## Required work
Search the records below for the word "pixel". Pull out each line that has it.
▬▬▬
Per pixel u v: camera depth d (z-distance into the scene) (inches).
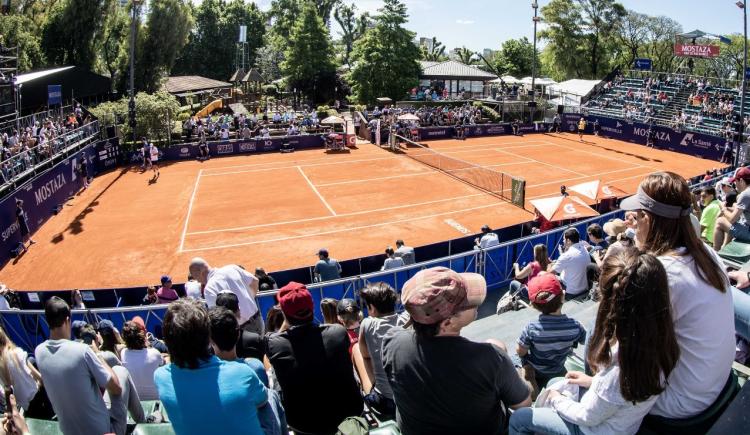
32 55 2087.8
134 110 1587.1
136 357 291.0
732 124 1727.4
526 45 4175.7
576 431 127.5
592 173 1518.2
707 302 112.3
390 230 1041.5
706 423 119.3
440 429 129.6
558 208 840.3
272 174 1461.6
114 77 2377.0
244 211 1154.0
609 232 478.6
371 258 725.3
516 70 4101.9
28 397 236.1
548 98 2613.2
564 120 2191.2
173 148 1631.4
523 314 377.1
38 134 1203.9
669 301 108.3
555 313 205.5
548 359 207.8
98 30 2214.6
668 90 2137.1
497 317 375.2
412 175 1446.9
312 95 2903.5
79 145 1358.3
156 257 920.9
▬▬▬
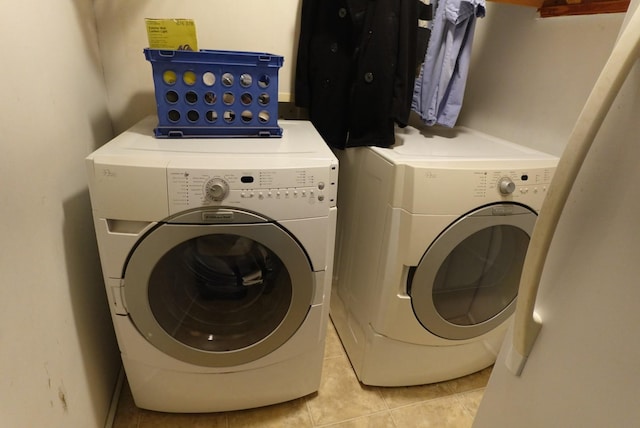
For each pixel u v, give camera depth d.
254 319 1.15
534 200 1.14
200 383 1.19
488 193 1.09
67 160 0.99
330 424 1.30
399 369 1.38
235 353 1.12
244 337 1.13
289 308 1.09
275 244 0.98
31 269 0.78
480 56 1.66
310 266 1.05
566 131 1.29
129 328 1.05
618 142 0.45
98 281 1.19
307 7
▬▬▬
## Result for this exercise
Per pixel u v: camera depth d (z-distance into the scene) (inches).
For each pixel u v, give camera depth d.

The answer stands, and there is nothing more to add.